En un llamado contundente, Parnas sugiere la erradicación de una cultura de la programación obsesionada por imitar a los humanos aun cuando se tienen disponibles aproximaciones más prácticas (y libres de sesgos) a los problemas que se desean solucionar (2017). Además, aconseja cuestionar activamente la importancia de las decisiones que se confíen a la computadora antes de implementar este tipo de modelos.
Por otra parte, Douglas Rushkoff (2010) comenta que la inercia de los sujetos ante su dataficación es consecuencia de su “analfabetismo informático”, esto es, su incapacidad para comprender el lenguaje en el que están escritos los programas que les sirven o se sirven de ellos.
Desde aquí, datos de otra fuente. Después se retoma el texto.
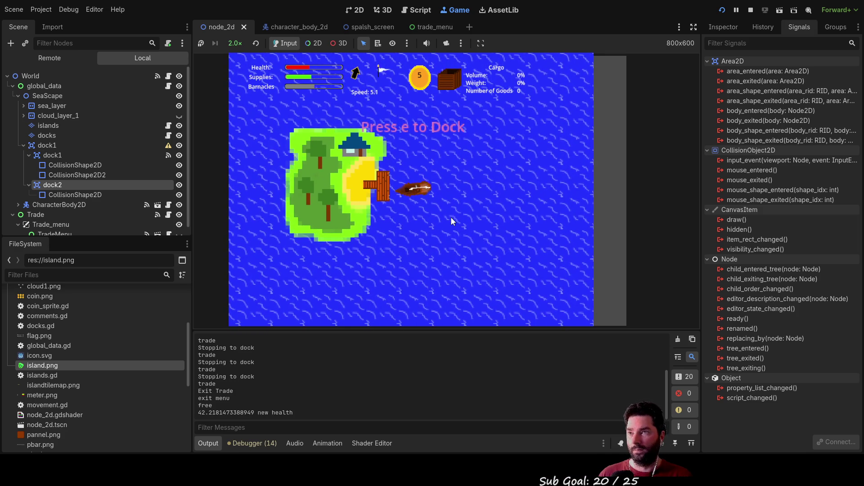
key("e")
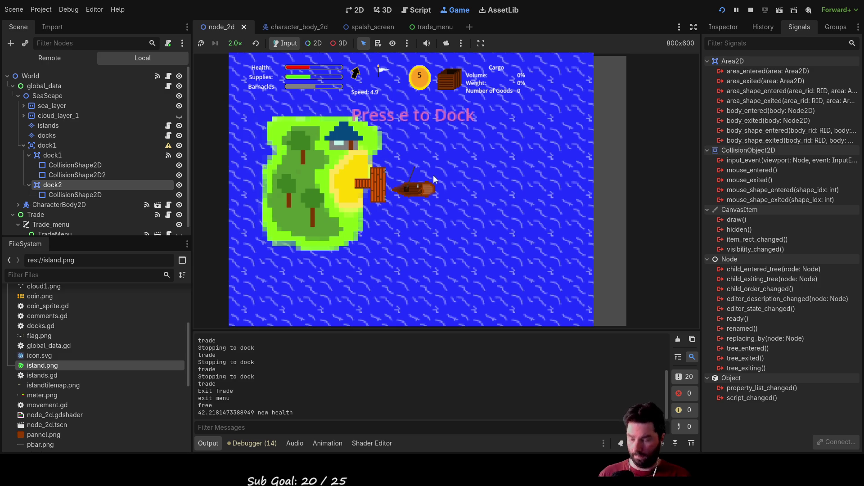
key("e")
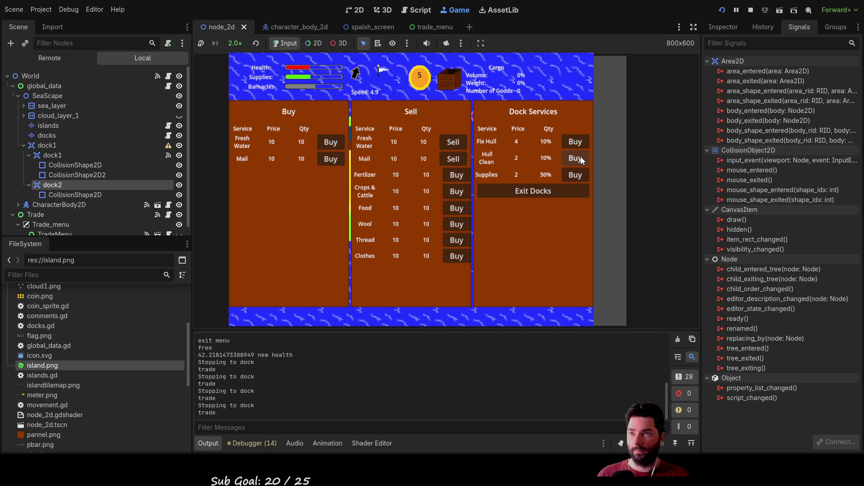
Buy hull cleaning repeatedly so each purchase logs its message.
left_click(581, 161)
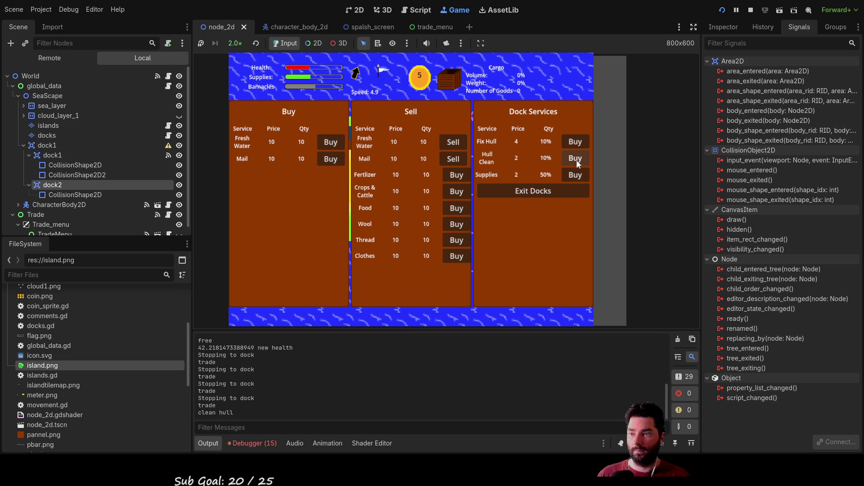
left_click(578, 160)
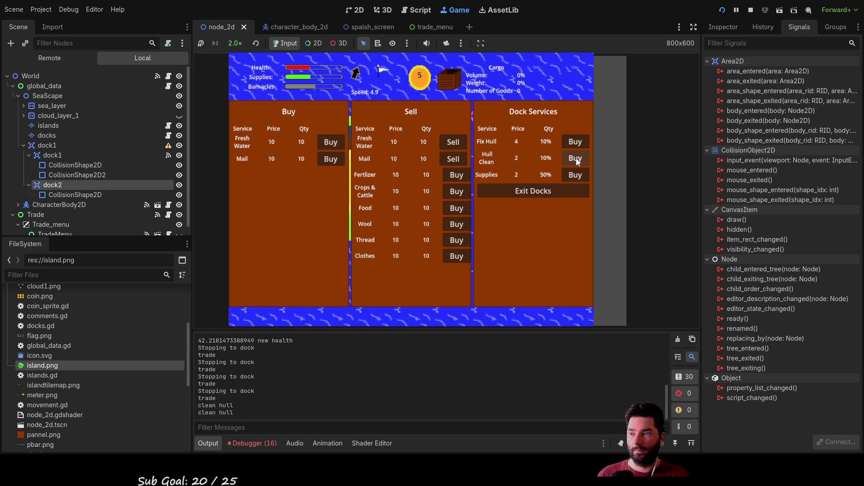
left_click(576, 160)
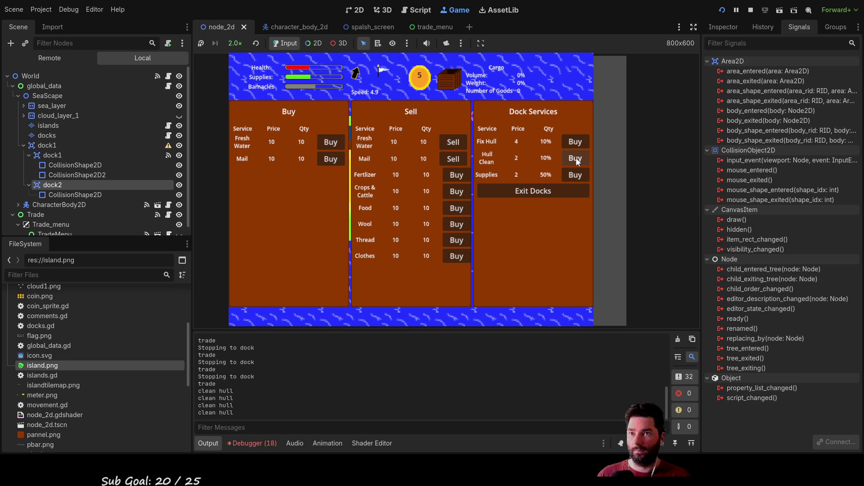
left_click(578, 160)
left_click(577, 160)
left_click(578, 160)
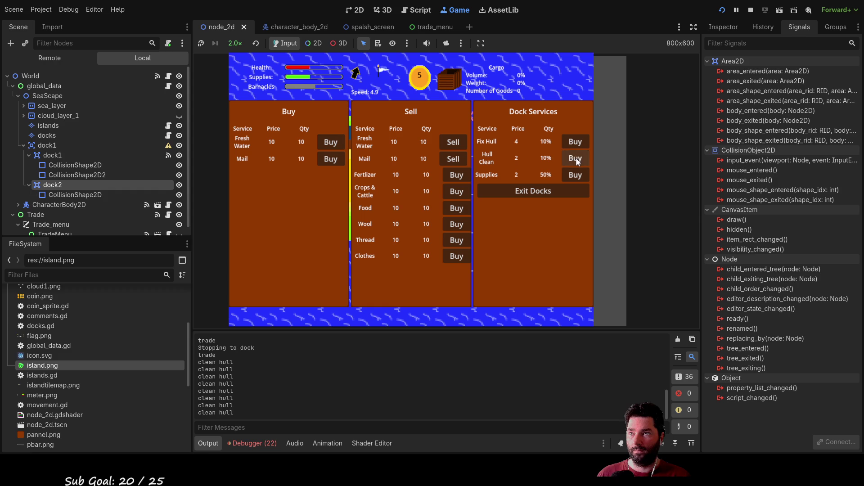
left_click(576, 160)
left_click(576, 160)
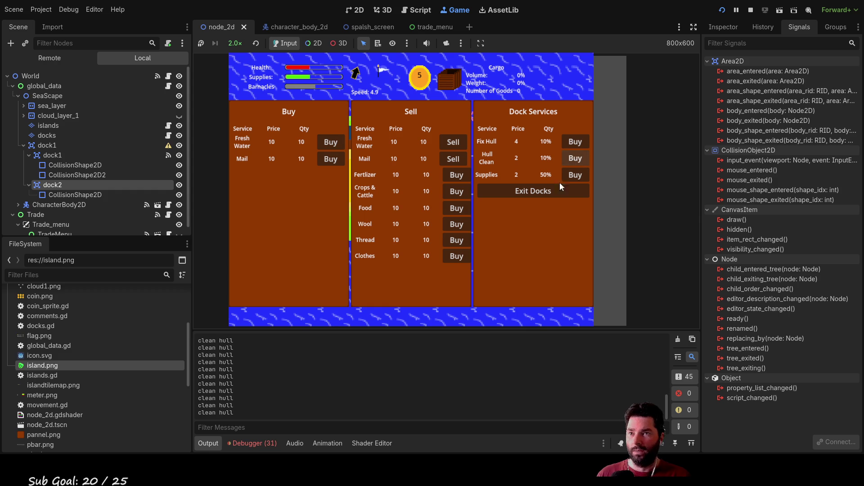
left_click(575, 159)
left_click(575, 158)
left_click(575, 158)
Buy supplies and hull repair several times each, then stop the running game.
left_click(568, 175)
left_click(568, 175)
left_click(568, 175)
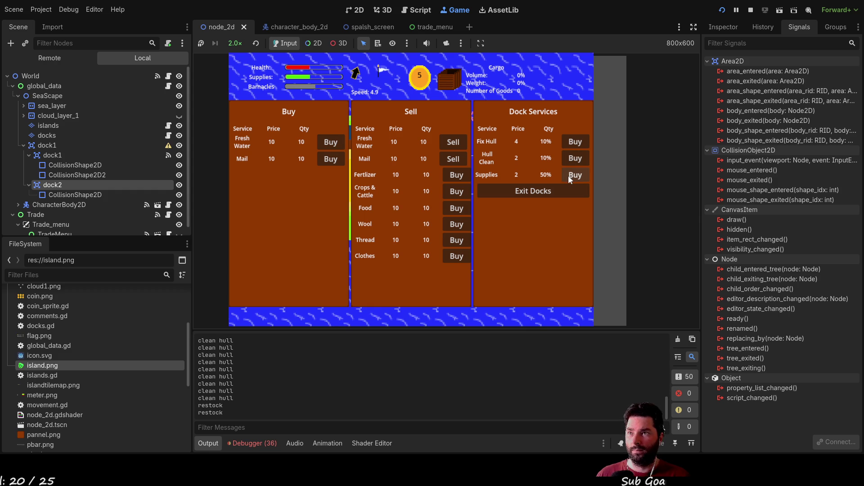
left_click(567, 175)
left_click(568, 175)
left_click(568, 175)
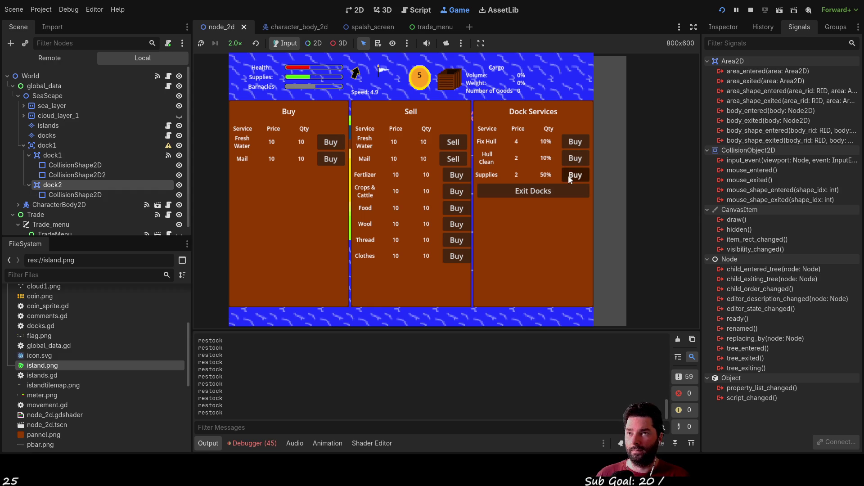
left_click(573, 142)
left_click(573, 142)
left_click(573, 143)
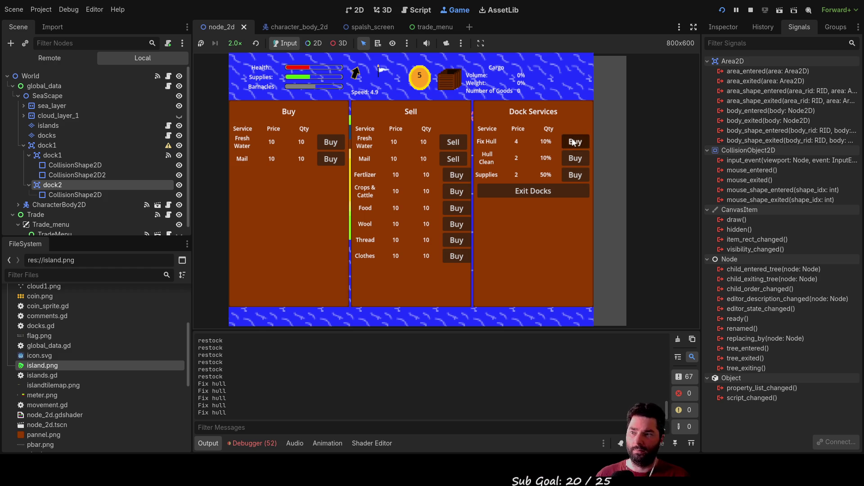
left_click(574, 142)
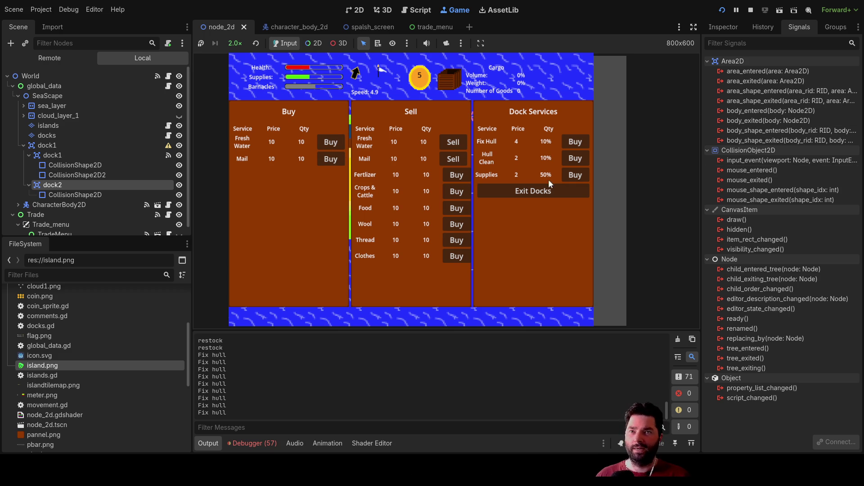
left_click(750, 11)
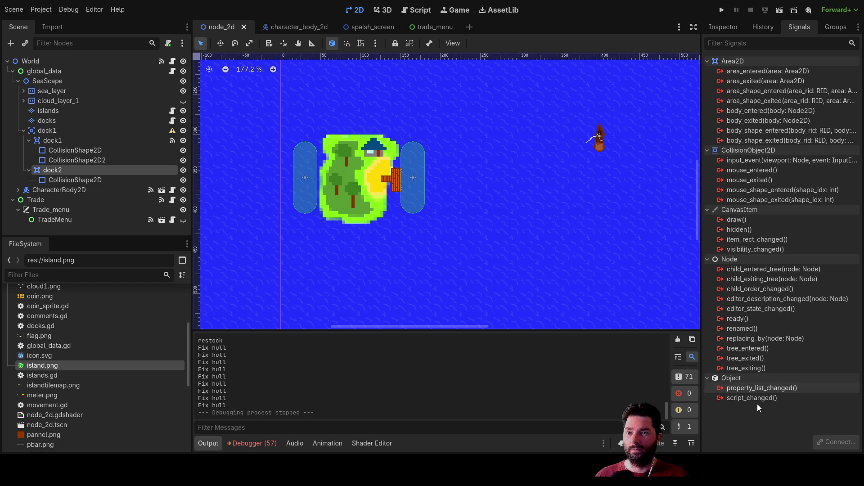
Review trade.gd's _on_dock_1_body_entered handler, then bring up trade_menu.gd's buy and sell handlers.
left_click(417, 10)
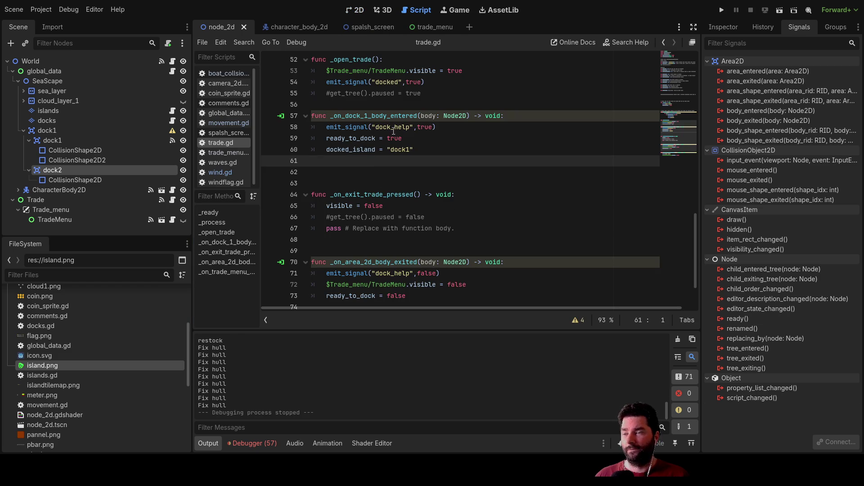
double_click(359, 115)
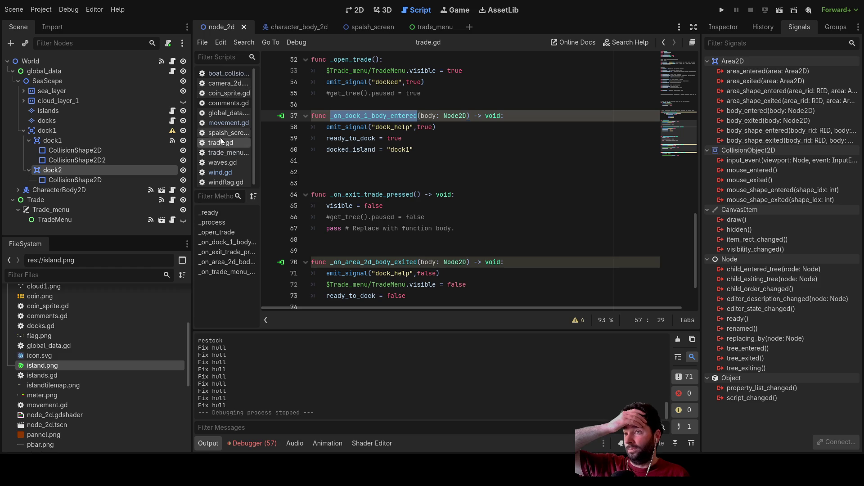
left_click(222, 152)
scroll(472, 203, "up", 3)
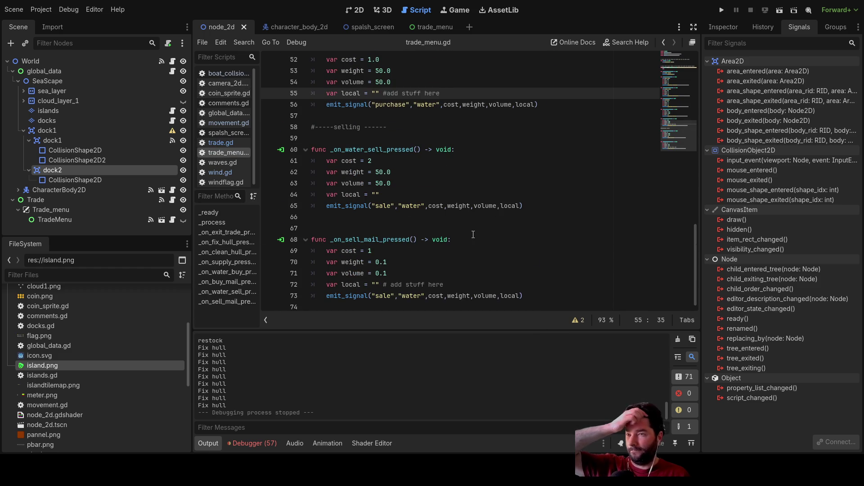
scroll(473, 234, "up", 5)
scroll(475, 230, "up", 5)
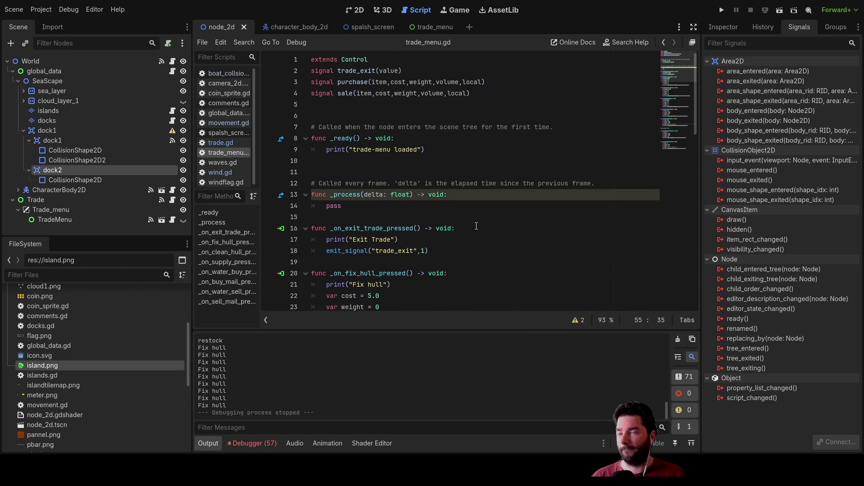
scroll(476, 227, "down", 4)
Según su perspectiva, involucrarse activamente en el desarrollo de la IA, comprendiendo los mecanismos que determinan su funcionamiento e identificando los sesgos que condicionan sus directrices, es otro paso importante, aunque insuficiente. Esto se debe a que incluso quienes conocen la estructura de los programas que acechan su información personal pueden percibirse inmunes a sus perjuicios (Hinds et al, 2020). Además, las brechas tecnológicas que persisten a nivel mundial y las precarias condiciones económicas de millones de personas para las que la educación informática tiene un costo de oportunidad demasiado alto, limitan las soluciones individualistas del problema.
Por todo ello, los estados deben desarrollar marcos legales y éticos que regulen los usos y aplicaciones de la IA. Esto solo es posible si, en primer lugar, las autoridades logran comprender cabalmente las implicancias de esta tecnología, así como los grupos de interés que ya se valen de ella y los vacíos legales que puedan explotar en desmedro de los derechos de la ciudadanía. Proteger la información personal de toda persona ante intentos por convertirla en el input de programas que eventualmente atenten contra sus derechos es un acto fundamental. Además, se debe crear un estándar de lineamientos para las políticas públicas que busquen implementarse a través de esta tecnología, no solo para no perjudicar involuntariamente los derechos de la población, sino para limitar cualquier abuso de poder. Los recientes avances en materia de acuerdos internacionales sobre la ética de la IA son muy importantes en este esfuerzo, pero mientras no sean impresos en tratados vinculantes, seguirán siendo declaraciones de buena fe desprovistas de cualquier garantía (Organización de las Naciones Unidas, 2021).
La pandemia de COVID-19 fue una lección histórica sobre las consecuencias de un Estado aletargado e ingenuamente confiado acerca del control real que ejerce sobre sus desafíos. Los peligros de la Inteligencia Artificial ya tuvieron sus primeras expresiones, pero aún hay un espacio para la regulación, siempre y cuando los dirigentes adquieran conciencia de que se trata de un tren que posiblemente no admitirá rezagados. Intereses oscuros ya se encuentran a bordo y si no son neutralizados a tiempo terminarán dándole forma al fantasma en la máquina: un espectro humano, demasiado humano.